そこで待っていたのは、月読命(石田ひかり)。月の力を借りて時間を戻す能力を持つ神様・月読命の手技によって、一命を取り留めた天宇受売命。しかし、月読命の力を持ってしても天宇受売命の神としての記憶を戻すことはできず、天宇受売命は“普通の人間”小夢ちゃんとして生きていくしかなくなります。
興玉さんはそんな小夢ちゃんを解決室に招き入れ、記憶が戻るのを待っていたのです。
一方そのころ、政府の依頼でビッグデータの解析の仕事をしている寿正(野間口徹)が人魚の死体を入手し、月読命に復元を依頼。その目的を「修理固成」つまりは「神々を総入れ替えすること」だと告げるのでした。果たしてこの寿正がヒルコなのか。そして解決室の神々の運命は? といった感じで次回へ。
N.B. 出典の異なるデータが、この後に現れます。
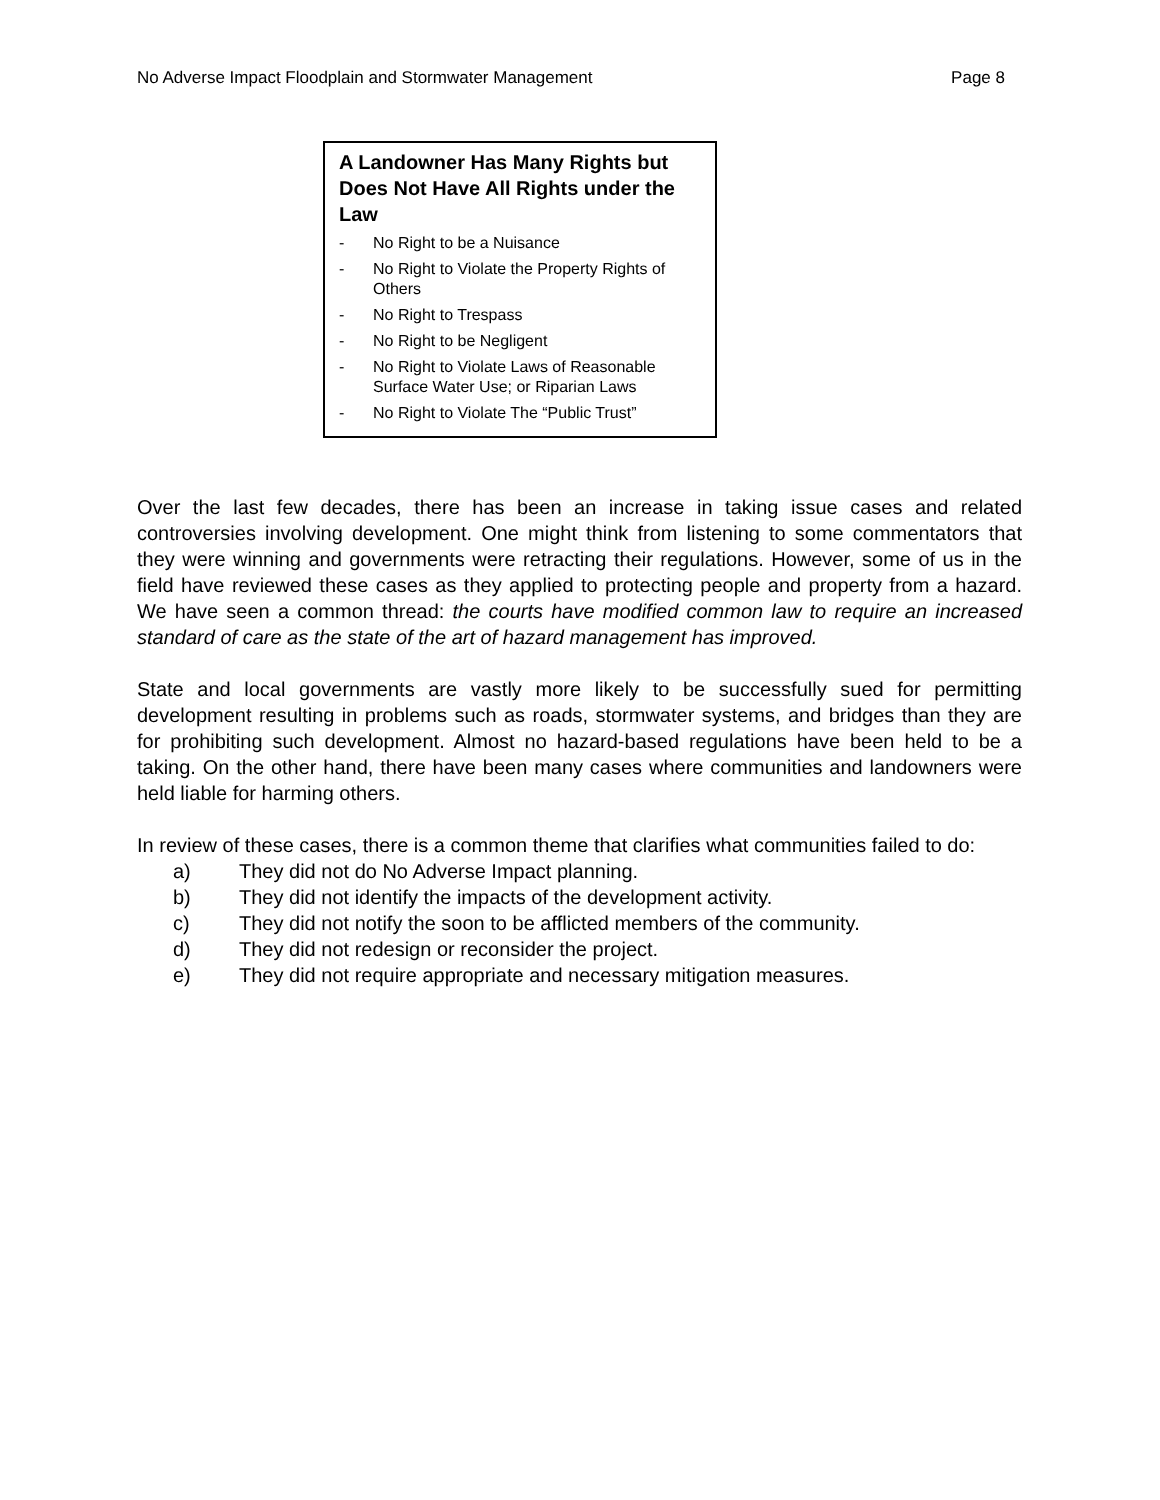No Adverse Impact Floodplain and Stormwater Management Page 8
A Landowner Has Many Rights but Does Not Have All Rights under the Law
- No Right to be a Nuisance
- No Right to Violate the Property Rights of Others
- No Right to Trespass
- No Right to be Negligent
- No Right to Violate Laws of Reasonable Surface Water Use; or Riparian Laws
- No Right to Violate The “Public Trust”
Over the last few decades, there has been an increase in taking issue cases and related controversies involving development. One might think from listening to some commentators that they were winning and governments were retracting their regulations. However, some of us in the field have reviewed these cases as they applied to protecting people and property from a hazard. We have seen a common thread: the courts have modified common law to require an increased standard of care as the state of the art of hazard management has improved.
State and local governments are vastly more likely to be successfully sued for permitting development resulting in problems such as roads, stormwater systems, and bridges than they are for prohibiting such development. Almost no hazard-based regulations have been held to be a taking. On the other hand, there have been many cases where communities and landowners were held liable for harming others.
In review of these cases, there is a common theme that clarifies what communities failed to do:
a) They did not do No Adverse Impact planning.
b) They did not identify the impacts of the development activity.
c) They did not notify the soon to be afflicted members of the community.
d) They did not redesign or reconsider the project.
e) They did not require appropriate and necessary mitigation measures.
ちょっと何言ってるか全然わからないと思いますが、こんな感じなんです、本当に。
■爽快感がすごい
文字にすると複雑怪奇な展開ですが、要するに最初は頼りなかった小夢ちゃんという女の子が実は神様だった、ということが明らかになり、第1話からのさまざまなシーンに潜んでいた伏線が一気に回収された、文字通りの「神回」となりました。広瀬アリスが「神としての自覚がある」「自分が普通の人間だと思っている」「再び神としての記憶を取り戻していく」というそれぞれのフェーズで的確なお芝居をしていたこともあって、爽快でダイナミックで、かつロマンチックな1時間でしたね。ホントに、あっという間に過ぎてしまった感じです。
お話としては、「解決室vsヒルコ」が「神vs神」であるとしつつも、実はヒルコは人間なのではないかという示唆が入ったことで、一度は神話をモチーフにしたファンタジーに振り切ろうとしたところから、現代SFへの揺り戻しが起こっています。
解決室の神様たちはそれぞれ、人の居場所が透視できたり、遠くにいる誰かを呼び出すことができたりという能力を持っています。でもそれって、スマホやらAIやらビッグデータやら、現代の人間たちが持っているテクノロジーによって再現できるのではないか。つまりは、人は神に近づいているのではないかというところを語り出したわけです。神々が備えている日本古来の倫理や規範と、身に余るテクノロジーを“持ってしまった”現代人との対比、あるいは対決みたいなお話にもなってくるのかもしれません。